This gutter gravel build up occurred in less than one year, as the gutters were cleaned around the end of October 2006 (as it is best to wait until all leaves have fallen). The gutters were removed for painting contractors around April of 2007. The time that this gutter gravel collected would be about six to eight (6-8) months.

Picture of bowl is a picture of the gutter gravel from the same portion of gutter that did not fall onto the ground when I turned it over, but remained adhered to the interior gutter surface. I removed it manually by rubbing it with a dry paper towel, gave it a light rinse in the bowl which left behind the heaviest gravel. The picture shows gutter gravel free of any other debris. This small portion completely covered the bottom of a flat bottom cereal bowl, and the gravel is about 1/8 inch deep. I shall save this in a labeled/dated package.

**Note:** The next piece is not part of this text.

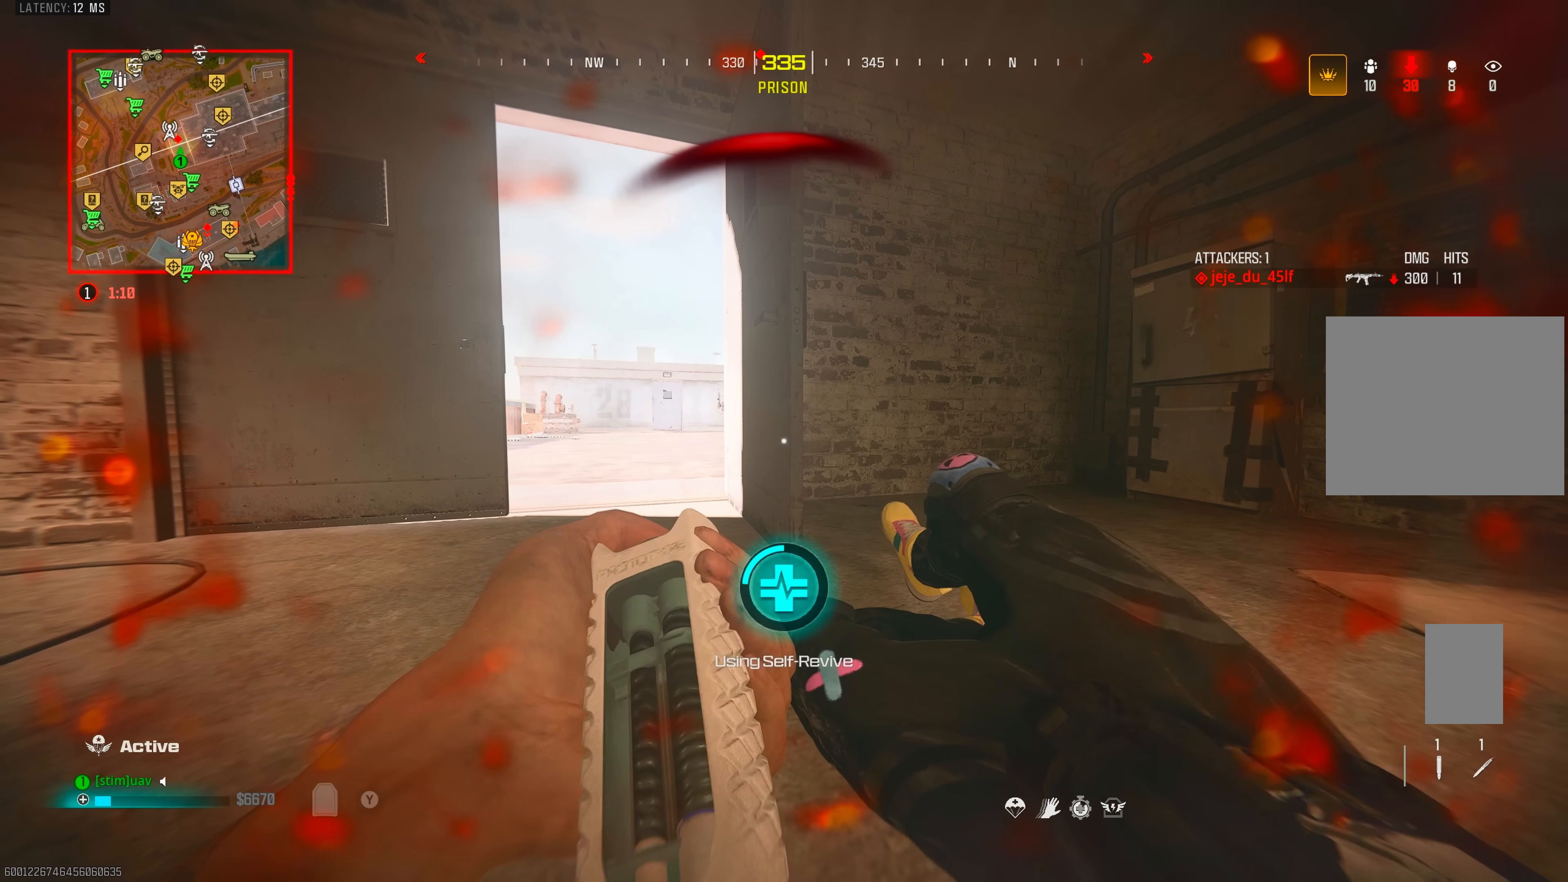
{"dt_ms": 500, "buttons": ["TRIANGLE"], "left_stick": "right", "right_stick": "center", "events": []}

Shingle closeup shows the warping that I mentioned. In addition to shingle gravel loss, it would appear that in several places the shingles are beginning to warp. You can see by the level line created by the bottom of the picture, that the curve of the shingles shows warping. The surface under the shingle is flat, and there is nothing under the shingles to create this curve. This picture is not the only area where this warping is occurring. It is random across the roof surface. Since warping is random on my detached (unheated) garage, I don’t believe that the problem is improper ventiliation.


----------



## Malcolm

Unfortunately, I couldn't see the pictures. You should have seen granules after install. Manufacturers actually add what they call free riders or loose granules in the package. These are the granules that didn't get embedded into the shingle. That is why you will see granules for the first couple of years. You would have to show close ups of the shingles. When you send a couple of shingles in for your warranty claim, there needs to be evidence of a problem. Where granules are missing from these shingles and you can see the base. Those pictures you sent with the gable vent and ridge vents may give them an out for warranty purposes. You shouldn't have both of those. The gable vent should have been sealed off when the ridge vent was installed. You should really have a professional look at the roof. I don't really see granules in gutters as a valid warranty claim without seeing deteriorating shingles.


----------



## wendyhonold

another try for pics. The picture with the measuring tape of gravel on ground from overturned gutter was too big a kb file and would not load.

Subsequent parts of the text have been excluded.